Last year in June, the Unicode Consortium introduced 72 new emoji with the Unicode 9.0 release, including six new scripts, 7,500 new characters, and a myriad of interesting emoji ranging from an avocado and a clown to animals like a gorilla and bat. Nearly 7 months laters, the vast majority of Android users still can’t see these new emojis (via Emojipedia). Instead, they see what’s shown below:
Google added Unicode 9 support to Android 7.0 in August, followed by genders and professions which arrived with 7.1 in October 2016. Apple on the other hand didn’t include any new emoji updates until iOS 10 in September, with the rest of the new emojis coming months later in iOS 10.2 in December 2016. And yet, only 4% of Android users can see all the new emoji, compared to 84% of iOS users.

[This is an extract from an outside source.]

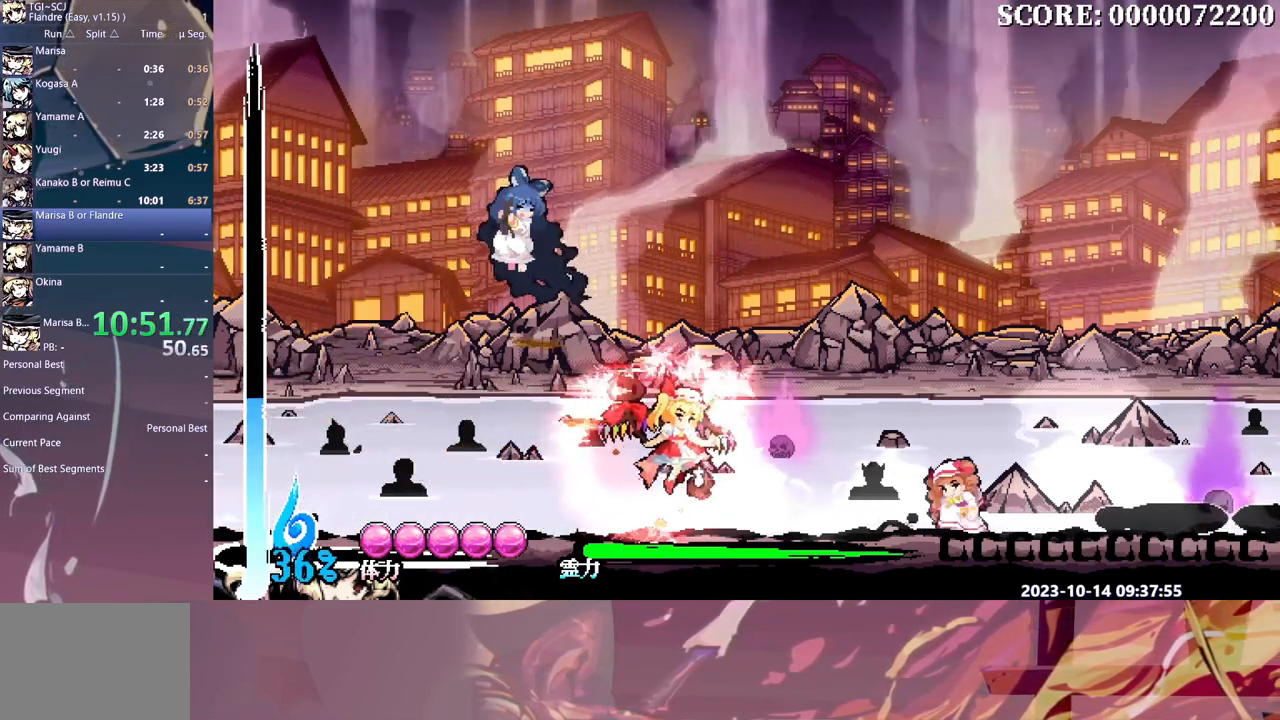
{"buttons": [], "events": []}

This means that 96 out of 100 Android users are not seeing the latest emojis.
Google’s own statistics on Android version share show worse results3 with under 1% using Android 7.0 Nougat. With numbers like that, it’s no wonder so many apps are providing their own custom emoji support these days.

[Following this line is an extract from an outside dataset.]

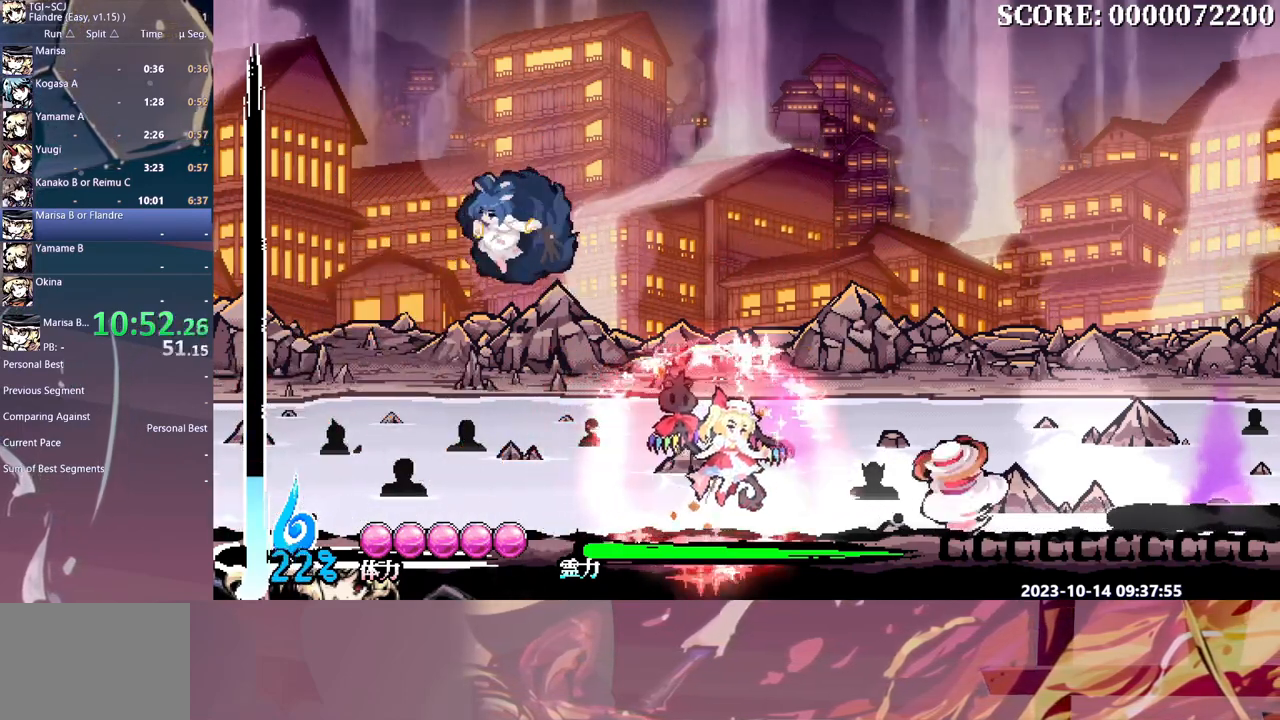
{"buttons": [], "events": []}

Given the slow state of Android rollouts from major vendors, apps have taken emoji support into their own hands. While this requires more effort from app developers (native emoji support is much simpler to support), it may the best outcome for users who would otherwise be stuck not sure what people are sending.
Emojipedia concludes if a smartphone can’t see seven month old emojis, it’s pretty much crippled as a communication device.